Reproduce every line of the material below verbatim, keeping the original order and spelling.

──────────────────────────────

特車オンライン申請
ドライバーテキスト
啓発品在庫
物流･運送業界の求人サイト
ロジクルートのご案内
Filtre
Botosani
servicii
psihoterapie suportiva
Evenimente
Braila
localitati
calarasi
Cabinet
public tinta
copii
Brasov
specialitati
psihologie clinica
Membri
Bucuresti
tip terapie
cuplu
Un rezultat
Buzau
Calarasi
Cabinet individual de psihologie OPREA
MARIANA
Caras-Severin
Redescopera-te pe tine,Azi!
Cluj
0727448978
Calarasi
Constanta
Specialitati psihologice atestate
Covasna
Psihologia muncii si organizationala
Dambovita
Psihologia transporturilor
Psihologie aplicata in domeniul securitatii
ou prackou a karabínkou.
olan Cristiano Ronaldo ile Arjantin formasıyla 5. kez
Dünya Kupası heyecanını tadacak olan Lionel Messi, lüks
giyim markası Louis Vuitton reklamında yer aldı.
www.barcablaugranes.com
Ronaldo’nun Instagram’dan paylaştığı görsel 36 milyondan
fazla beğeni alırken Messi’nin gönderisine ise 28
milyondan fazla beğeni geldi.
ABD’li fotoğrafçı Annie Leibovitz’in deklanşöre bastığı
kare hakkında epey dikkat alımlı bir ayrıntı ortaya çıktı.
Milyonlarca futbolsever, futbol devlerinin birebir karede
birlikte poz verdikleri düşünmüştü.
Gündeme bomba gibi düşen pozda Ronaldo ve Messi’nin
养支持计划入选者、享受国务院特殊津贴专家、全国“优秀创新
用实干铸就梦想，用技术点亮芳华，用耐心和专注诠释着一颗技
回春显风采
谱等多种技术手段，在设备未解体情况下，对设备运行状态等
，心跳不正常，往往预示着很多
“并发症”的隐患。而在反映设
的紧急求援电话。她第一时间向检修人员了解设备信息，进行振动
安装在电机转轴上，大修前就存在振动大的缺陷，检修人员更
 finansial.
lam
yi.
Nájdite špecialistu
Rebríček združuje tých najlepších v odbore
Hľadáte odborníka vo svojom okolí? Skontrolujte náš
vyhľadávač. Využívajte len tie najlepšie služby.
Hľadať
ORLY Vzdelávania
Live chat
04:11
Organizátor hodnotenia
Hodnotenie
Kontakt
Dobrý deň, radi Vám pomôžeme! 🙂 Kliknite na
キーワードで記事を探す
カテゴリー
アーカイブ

──────────────────────────────

▶ [SOLVED EXERCISE]
特車オンライン申請
ドライバーテキスト
啓発品在庫
物流･運送業界の求人サイト
ロジクルートのご案内
Filtre
Botosani
servicii
psihoterapie suportiva
Evenimente
Braila
localitati
calarasi
Cabinet
public tinta
copii
Brasov
specialitati
psihologie clinica
Membri
Bucuresti
tip terapie
cuplu
Un rezultat
Buzau
Calarasi
Cabinet individual de psihologie OPREA
MARIANA
Caras-Severin
Redescopera-te pe tine,Azi!
Cluj
0727448978
Calarasi
Constanta
Specialitati psihologice atestate
Covasna
Psihologia muncii si organizationala
Dambovita
Psihologia transporturilor
Psihologie aplicata in domeniul securitatii
ou prackou a karabínkou.
olan Cristiano Ronaldo ile Arjantin formasıyla 5. kez
Dünya Kupası heyecanını tadacak olan Lionel Messi, lüks
giyim markası Louis Vuitton reklamında yer aldı.
www.barcablaugranes.com
Ronaldo’nun Instagram’dan paylaştığı görsel 36 milyondan
fazla beğeni alırken Messi’nin gönderisine ise 28
milyondan fazla beğeni geldi.
ABD’li fotoğrafçı Annie Leibovitz’in deklanşöre bastığı
kare hakkında epey dikkat alımlı bir ayrıntı ortaya çıktı.
Milyonlarca futbolsever, futbol devlerinin birebir karede
birlikte poz verdikleri düşünmüştü.
Gündeme bomba gibi düşen pozda Ronaldo ve Messi’nin
养支持计划入选者、享受国务院特殊津贴专家、全国“优秀创新
用实干铸就梦想，用技术点亮芳华，用耐心和专注诠释着一颗技
回春显风采
谱等多种技术手段，在设备未解体情况下，对设备运行状态等
，心跳不正常，往往预示着很多
“并发症”的隐患。而在反映设
的紧急求援电话。她第一时间向检修人员了解设备信息，进行振动
安装在电机转轴上，大修前就存在振动大的缺陷，检修人员更
 finansial.
lam
yi.
Nájdite špecialistu
Rebríček združuje tých najlepších v odbore
Hľadáte odborníka vo svojom okolí? Skontrolujte náš
vyhľadávač. Využívajte len tie najlepšie služby.
Hľadať
ORLY Vzdelávania
Live chat
04:11
Organizátor hodnotenia
Hodnotenie
Kontakt
Dobrý deň, radi Vám pomôžeme! 🙂 Kliknite na
キーワードで記事を探す
カテゴリー
アーカイブ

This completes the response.